# Kohler SV540 Timing



## RKDOC (Jun 20, 2006)

A man brought me a Kohler SV540-0016 Serial 3627615493. He purchased a new short block from Sears. Had installed the engine but could not get it to start. I checked for spark, fuel to the cylinder (plug wet after cranking) verified fuel pump was working. Checked after fire solenoid, checked magneto gap, checked valve lash. Engine cranks good but will not start.

When I was checking the valves I noticed that the flywheel magnet was 180 degrees from the magneto at TDC. Should not the magnet be close to the coil at TDC? I asked the man if he had installed the flywheel with the key in the key way. He said yes. I put the engine back at TDC (on both strokes) and the piston is near the bottom of the stroke.

Someone please help me if my thinking is wrong, but it seems to me that someone at the factory did not align the timing marks when assembling the engine. Any thoughts, comments, or help on this will be greatly appreciated.


----------



## 30yearTech (Sep 14, 2006)

Take the flywheel back off and check the key. If the customer did not torque the flywheel good, he could have sheared the key when he first tried to start it. You are correct the flywheel magnets should be close to the mag when the piston is near TDC or slightly before TDC.


----------



## RKDOC (Jun 20, 2006)

Thanks 30 year. I needed that confirmation.


----------



## 30yearTech (Sep 14, 2006)

RKDOC said:


> Thanks 30 year. I needed that confirmation.


Well..... Did you get it figured out??? Hope it was just a sheared key.


----------



## RKDOC (Jun 20, 2006)

Key was not sheared. Sears wanted the old one back and are sending a new one out. I won't be tearing into this one to actually see. I am sure though that the gears were not aligned properly. 
Thanks for the help.


----------

----------------

### ACTION ITEM
Retype everything in the Kohler SV540 timing thread from "A man brought" down to "will not start." without changing a word.

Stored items
----------------

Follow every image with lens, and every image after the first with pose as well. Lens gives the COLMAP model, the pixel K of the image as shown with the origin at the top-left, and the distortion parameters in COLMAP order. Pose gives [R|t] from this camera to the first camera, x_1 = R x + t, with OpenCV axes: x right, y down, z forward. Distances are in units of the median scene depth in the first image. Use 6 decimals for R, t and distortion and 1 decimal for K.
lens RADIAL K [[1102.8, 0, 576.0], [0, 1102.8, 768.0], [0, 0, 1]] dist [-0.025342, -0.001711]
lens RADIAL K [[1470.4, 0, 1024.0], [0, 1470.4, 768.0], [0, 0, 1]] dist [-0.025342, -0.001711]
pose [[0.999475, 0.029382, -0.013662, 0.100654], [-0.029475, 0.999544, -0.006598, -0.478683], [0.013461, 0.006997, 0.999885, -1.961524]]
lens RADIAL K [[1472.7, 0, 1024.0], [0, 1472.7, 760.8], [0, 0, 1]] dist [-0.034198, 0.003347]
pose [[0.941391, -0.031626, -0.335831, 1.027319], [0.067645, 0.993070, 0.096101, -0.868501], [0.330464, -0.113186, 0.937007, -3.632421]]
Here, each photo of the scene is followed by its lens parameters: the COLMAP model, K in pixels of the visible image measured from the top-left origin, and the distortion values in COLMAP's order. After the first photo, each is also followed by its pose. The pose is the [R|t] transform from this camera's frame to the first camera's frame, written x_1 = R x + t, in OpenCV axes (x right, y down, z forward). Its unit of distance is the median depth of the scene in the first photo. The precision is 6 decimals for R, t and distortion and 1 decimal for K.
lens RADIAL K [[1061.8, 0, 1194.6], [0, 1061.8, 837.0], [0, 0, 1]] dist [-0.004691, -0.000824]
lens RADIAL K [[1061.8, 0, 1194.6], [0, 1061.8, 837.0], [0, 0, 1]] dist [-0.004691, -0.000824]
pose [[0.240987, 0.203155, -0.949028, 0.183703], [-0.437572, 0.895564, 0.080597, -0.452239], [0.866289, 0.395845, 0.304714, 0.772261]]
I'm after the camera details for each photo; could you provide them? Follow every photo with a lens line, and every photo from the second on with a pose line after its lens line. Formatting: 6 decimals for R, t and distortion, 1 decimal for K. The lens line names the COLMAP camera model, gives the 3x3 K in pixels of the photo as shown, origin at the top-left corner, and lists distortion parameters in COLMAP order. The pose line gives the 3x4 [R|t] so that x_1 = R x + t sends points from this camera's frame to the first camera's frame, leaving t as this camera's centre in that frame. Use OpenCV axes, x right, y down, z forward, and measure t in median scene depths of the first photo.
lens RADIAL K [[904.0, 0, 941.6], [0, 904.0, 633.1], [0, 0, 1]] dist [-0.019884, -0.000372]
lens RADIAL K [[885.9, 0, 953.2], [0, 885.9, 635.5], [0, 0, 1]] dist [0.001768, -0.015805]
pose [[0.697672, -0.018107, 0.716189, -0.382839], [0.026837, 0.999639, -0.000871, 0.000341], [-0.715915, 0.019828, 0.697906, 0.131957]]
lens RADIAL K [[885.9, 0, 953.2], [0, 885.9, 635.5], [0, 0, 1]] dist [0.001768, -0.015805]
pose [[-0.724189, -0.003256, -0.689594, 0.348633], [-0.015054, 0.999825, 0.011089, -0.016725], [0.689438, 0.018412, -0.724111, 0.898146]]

----------------

### COMPLETED TASK
A man brought me a Kohler SV540-0016 Serial 3627615493. He purchased a new short block from Sears. Had installed the engine but could not get it to start. I checked for spark, fuel to the cylinder (plug wet after cranking) verified fuel pump was working. Checked after fire solenoid, checked magneto gap, checked valve lash. Engine cranks good but will not start.